Note: Nearly 12,100 persons are eligible to practice law in Oregon. Some of them share the same name or similar names. All discipline reports should be read carefully for names, addresses and bar numbers.
STEVEN C. BALDWIN
On Dec. 30, 2003, the disciplinary board approved a stipulation for discipline reprimanding Eugene lawyer Steven C. Baldwin for violating DR 5-101(A) (lawyer self-interest conflict of interest).
Baldwin undertook to represent a client in a dissolution of marriage proceeding. At the time Baldwin was having a personal and sexual relationship with the client. Baldwin informed his client that because of their personal relationship he would not be able to represent her if the dissolution of marriage proceeding went to trial. That conversation did not constitute full disclosure as Baldwin did not fully explain to his client the potential adverse impact to her of having him represent her, did not recommend that she seek independent legal advice to determine if she should give consent and did not otherwise satisfy the requirements of DR 10-101(B)(2).
GARY L. HILL
On Dec. 26, 2003, the Oregon Supreme Court issued an order dismissing Roseburg attorney Gary Hill’s appeal of a trial panel opinion suspending Hill from the practice of law for 30 days. Hill failed to file an opening brief with the court, resulting in the dismissal. His suspension was effective Feb. 1, 2004.
__________
**Short exercise**
Revise the Oregon lawyer discipline text from the words "Note: Nearly 12,100" through "and bar numbers.", replacing "discipline reports" with "disciplinary reports". The lines that come next are taken from a different source.

**Collected data**
__________
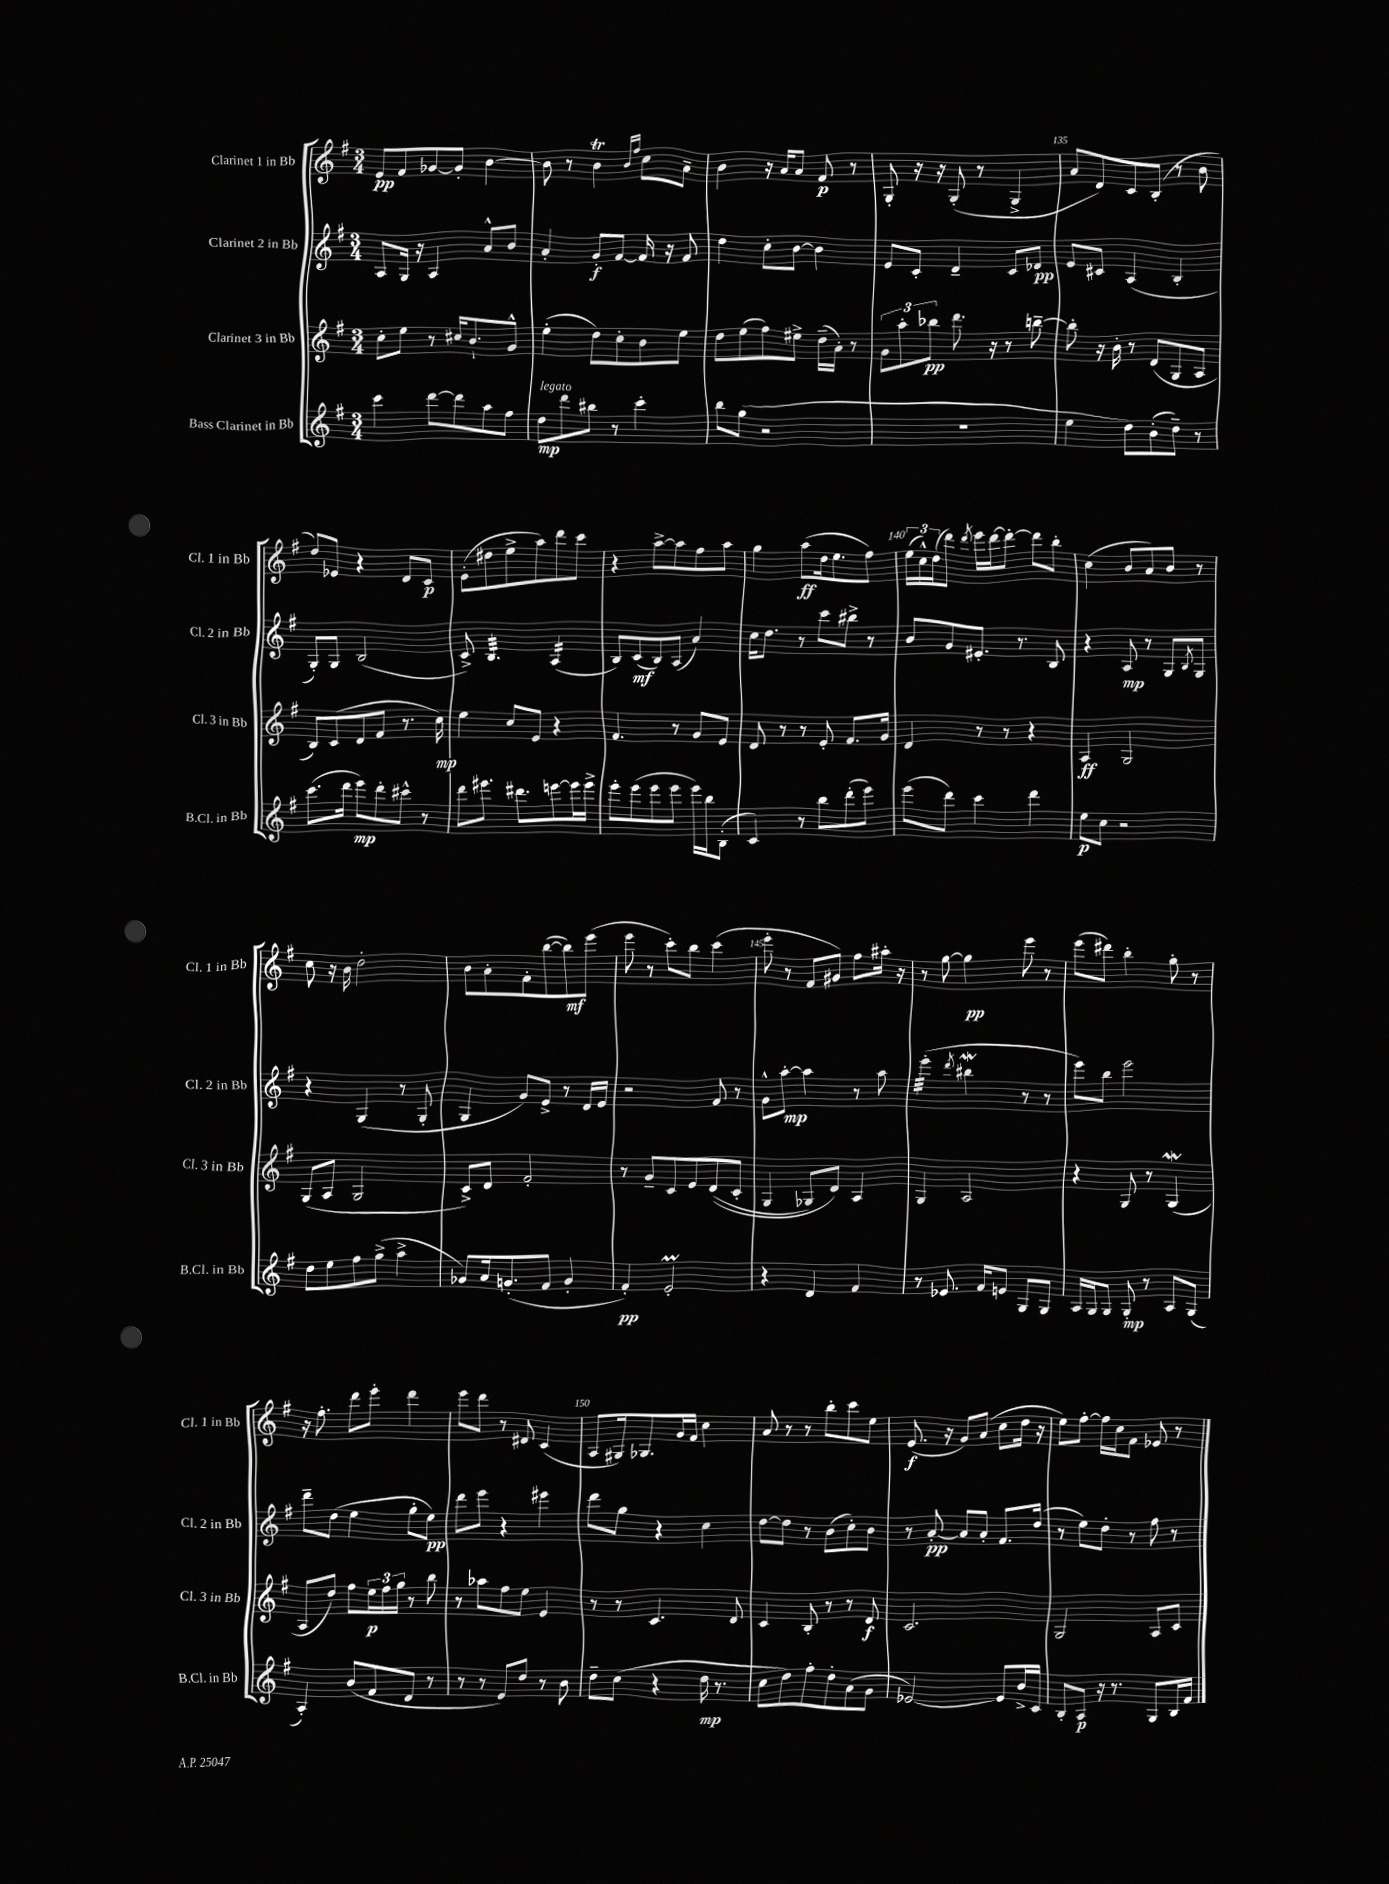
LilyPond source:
__________
**Output of the exercise**
Note: Nearly 12,100 persons are eligible to practice law in Oregon. Some of them share the same name or similar names. All disciplinary reports should be read carefully for names, addresses and bar numbers.